What needs to be done: Some lines in the entries contain the word "Xbox". Copy all of them.

[[ Given data open ]]

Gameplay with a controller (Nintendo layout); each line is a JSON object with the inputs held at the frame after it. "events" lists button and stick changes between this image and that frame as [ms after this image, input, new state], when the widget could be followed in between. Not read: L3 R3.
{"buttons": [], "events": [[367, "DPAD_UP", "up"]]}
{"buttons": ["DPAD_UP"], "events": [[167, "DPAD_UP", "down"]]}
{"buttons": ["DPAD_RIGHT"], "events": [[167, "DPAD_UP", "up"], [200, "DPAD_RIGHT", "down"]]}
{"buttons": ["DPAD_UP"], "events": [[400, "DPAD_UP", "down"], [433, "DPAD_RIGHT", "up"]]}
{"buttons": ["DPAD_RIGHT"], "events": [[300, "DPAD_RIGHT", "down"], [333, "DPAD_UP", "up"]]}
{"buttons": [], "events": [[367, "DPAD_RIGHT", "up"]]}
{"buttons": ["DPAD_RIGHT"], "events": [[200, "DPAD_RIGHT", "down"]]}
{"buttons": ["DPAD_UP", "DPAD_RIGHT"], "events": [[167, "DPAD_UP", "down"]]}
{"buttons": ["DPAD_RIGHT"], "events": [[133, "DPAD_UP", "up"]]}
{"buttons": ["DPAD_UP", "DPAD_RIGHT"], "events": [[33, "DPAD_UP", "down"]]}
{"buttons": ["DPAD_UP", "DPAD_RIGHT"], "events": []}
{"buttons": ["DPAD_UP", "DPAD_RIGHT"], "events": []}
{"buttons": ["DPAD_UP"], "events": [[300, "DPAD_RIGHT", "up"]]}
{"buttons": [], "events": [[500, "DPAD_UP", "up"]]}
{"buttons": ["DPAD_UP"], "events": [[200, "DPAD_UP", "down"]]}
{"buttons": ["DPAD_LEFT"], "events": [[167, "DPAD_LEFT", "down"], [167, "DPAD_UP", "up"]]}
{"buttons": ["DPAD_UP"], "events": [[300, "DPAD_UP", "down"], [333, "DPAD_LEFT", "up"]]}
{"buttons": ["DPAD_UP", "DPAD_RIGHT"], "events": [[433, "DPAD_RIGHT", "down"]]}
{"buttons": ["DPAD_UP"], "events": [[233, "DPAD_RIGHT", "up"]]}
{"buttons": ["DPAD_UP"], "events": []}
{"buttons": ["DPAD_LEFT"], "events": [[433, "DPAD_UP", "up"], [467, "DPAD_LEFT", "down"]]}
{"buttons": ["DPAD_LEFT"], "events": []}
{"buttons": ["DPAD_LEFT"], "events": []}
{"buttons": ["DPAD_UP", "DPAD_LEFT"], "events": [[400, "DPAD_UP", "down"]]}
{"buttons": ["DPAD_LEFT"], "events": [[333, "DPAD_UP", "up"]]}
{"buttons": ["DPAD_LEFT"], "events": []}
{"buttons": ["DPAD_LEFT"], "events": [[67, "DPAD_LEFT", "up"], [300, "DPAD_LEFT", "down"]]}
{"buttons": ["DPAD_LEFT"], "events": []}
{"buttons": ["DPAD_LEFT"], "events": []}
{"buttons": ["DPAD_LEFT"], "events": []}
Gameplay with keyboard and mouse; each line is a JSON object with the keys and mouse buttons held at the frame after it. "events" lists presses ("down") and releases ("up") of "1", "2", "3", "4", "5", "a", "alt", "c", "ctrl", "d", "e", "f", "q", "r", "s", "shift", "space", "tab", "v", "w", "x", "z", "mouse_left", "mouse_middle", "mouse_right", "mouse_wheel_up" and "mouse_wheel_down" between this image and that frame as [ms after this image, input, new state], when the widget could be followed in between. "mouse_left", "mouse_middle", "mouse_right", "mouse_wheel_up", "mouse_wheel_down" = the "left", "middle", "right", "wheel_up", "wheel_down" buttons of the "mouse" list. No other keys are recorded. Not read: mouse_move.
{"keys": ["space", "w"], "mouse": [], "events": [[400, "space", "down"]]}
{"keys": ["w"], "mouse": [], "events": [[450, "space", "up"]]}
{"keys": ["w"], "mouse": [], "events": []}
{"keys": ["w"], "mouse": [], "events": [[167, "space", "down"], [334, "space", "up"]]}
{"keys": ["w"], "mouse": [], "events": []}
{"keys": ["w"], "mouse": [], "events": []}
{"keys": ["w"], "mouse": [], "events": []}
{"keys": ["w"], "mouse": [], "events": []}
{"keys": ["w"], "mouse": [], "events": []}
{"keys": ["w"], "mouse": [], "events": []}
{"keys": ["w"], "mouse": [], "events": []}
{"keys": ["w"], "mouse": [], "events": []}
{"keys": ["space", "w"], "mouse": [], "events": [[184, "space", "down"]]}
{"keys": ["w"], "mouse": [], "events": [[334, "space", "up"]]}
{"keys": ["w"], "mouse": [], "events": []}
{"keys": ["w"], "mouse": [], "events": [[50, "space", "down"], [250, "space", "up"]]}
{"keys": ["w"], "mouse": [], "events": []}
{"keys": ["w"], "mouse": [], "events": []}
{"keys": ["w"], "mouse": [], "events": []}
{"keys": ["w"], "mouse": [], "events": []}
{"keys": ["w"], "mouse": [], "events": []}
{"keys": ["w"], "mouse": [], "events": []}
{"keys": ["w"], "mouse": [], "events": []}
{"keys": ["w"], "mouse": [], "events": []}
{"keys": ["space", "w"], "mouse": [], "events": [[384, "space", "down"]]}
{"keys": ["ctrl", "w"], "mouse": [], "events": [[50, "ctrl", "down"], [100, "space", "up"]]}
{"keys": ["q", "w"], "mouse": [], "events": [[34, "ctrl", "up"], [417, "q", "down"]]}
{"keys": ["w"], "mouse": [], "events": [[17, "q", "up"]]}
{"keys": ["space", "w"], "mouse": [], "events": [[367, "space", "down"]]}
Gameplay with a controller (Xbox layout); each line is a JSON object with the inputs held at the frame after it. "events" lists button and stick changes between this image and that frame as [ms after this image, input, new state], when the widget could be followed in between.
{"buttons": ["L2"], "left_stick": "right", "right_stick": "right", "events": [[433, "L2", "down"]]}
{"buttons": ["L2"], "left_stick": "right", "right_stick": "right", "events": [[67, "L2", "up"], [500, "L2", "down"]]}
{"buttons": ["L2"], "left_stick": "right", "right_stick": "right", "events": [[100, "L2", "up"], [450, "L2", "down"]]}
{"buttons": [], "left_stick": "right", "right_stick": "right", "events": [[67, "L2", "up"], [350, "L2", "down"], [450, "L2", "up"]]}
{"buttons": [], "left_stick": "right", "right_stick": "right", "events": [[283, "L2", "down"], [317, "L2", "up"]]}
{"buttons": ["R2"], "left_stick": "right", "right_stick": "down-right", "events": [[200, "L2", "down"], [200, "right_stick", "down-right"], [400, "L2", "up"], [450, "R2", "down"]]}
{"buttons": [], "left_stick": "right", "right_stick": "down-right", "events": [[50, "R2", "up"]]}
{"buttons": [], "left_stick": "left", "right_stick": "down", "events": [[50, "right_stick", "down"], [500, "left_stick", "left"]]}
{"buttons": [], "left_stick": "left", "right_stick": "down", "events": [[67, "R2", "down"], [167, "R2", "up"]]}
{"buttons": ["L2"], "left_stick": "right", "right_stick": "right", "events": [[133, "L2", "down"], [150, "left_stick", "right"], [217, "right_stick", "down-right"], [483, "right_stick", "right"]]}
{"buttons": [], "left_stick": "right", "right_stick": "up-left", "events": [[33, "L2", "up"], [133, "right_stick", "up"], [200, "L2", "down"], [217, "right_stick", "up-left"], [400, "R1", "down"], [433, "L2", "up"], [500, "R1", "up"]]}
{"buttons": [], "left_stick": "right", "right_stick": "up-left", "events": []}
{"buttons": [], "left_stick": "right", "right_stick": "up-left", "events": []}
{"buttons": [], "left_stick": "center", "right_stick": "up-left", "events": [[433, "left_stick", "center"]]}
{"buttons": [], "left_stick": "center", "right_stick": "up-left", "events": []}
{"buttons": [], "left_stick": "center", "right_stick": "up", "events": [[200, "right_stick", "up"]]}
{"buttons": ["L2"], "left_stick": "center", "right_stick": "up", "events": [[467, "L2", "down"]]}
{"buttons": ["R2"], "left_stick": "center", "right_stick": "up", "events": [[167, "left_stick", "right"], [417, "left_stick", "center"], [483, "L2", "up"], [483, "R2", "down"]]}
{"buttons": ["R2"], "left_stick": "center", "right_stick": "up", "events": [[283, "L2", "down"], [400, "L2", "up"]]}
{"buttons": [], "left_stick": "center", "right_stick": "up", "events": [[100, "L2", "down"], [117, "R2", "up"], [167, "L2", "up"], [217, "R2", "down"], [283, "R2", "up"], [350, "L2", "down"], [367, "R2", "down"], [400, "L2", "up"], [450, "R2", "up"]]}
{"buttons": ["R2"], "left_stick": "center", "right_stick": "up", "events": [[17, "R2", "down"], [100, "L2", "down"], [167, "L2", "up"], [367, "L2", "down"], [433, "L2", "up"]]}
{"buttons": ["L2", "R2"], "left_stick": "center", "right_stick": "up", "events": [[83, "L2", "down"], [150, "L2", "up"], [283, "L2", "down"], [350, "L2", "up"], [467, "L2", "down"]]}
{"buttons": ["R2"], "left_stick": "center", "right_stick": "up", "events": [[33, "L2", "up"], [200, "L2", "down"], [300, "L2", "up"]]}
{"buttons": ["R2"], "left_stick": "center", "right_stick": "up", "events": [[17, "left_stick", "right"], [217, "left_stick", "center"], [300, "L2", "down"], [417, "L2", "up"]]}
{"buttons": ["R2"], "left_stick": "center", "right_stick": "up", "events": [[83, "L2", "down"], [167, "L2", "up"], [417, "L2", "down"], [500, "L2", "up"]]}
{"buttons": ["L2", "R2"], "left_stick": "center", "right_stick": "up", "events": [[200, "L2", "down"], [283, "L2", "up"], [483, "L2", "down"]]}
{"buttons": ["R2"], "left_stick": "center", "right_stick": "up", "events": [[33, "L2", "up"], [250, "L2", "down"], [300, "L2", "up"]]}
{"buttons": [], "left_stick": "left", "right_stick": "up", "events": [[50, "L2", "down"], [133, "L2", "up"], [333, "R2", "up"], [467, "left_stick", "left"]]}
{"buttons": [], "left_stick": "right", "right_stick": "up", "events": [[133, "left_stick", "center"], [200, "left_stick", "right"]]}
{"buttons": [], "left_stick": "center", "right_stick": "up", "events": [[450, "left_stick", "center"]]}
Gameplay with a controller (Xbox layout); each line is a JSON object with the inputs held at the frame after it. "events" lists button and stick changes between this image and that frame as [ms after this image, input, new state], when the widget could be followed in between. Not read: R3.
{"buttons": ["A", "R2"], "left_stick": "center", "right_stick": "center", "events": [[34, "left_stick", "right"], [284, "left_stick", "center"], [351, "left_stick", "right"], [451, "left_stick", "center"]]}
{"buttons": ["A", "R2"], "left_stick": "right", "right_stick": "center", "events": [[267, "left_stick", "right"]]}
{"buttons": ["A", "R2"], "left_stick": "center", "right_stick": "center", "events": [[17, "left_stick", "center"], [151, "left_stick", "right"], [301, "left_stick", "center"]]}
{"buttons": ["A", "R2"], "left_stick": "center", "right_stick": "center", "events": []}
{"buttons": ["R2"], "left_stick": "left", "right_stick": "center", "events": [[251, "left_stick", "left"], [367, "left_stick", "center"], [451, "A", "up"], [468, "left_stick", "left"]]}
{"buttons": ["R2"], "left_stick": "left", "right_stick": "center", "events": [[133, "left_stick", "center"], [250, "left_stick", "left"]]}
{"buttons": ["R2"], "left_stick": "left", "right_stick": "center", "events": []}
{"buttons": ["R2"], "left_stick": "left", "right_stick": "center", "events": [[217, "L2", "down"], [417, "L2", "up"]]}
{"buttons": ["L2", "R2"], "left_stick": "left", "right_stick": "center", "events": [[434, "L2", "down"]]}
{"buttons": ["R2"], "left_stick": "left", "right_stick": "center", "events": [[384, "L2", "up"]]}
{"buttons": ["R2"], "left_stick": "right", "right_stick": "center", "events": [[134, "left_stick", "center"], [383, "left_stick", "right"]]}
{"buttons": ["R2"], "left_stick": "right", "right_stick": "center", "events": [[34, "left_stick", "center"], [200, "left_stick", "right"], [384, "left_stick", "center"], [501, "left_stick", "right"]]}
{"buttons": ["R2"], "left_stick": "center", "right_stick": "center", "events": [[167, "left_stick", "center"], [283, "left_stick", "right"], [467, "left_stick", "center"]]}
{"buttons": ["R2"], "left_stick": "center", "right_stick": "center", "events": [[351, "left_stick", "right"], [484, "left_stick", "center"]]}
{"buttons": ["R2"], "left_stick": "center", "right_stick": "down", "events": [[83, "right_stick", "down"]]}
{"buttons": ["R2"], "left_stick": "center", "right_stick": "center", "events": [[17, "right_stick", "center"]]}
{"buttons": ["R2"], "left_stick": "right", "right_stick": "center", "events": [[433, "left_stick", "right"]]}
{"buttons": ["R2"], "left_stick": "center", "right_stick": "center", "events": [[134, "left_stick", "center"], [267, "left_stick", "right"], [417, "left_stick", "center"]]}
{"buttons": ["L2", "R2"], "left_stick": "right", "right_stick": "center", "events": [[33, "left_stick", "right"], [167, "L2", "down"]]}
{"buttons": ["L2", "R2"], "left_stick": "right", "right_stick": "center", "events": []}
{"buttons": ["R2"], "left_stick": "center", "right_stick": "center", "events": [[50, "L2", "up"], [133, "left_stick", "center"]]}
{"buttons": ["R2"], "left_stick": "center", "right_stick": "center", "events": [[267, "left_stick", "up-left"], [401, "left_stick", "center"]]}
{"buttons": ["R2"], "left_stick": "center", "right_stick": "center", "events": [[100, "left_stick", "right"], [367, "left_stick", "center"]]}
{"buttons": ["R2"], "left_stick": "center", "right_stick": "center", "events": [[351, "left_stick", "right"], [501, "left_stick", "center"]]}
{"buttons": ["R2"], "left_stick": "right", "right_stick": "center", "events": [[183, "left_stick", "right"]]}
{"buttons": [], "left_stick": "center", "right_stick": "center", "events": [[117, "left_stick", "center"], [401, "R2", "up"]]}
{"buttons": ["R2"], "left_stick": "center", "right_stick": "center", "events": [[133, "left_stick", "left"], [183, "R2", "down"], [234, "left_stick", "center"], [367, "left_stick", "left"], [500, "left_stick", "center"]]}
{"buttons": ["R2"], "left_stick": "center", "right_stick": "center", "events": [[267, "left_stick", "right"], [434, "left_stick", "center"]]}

[[ Given data closed ]]

Output for this task:
Gameplay with a controller (Xbox layout); each line is a JSON object with the inputs held at the frame after it. "events" lists button and stick changes between this image and that frame as [ms after this image, input, new state], when the widget could be followed in between.
Gameplay with a controller (Xbox layout); each line is a JSON object with the inputs held at the frame after it. "events" lists button and stick changes between this image and that frame as [ms after this image, input, new state], when the widget could be followed in between. Not read: R3.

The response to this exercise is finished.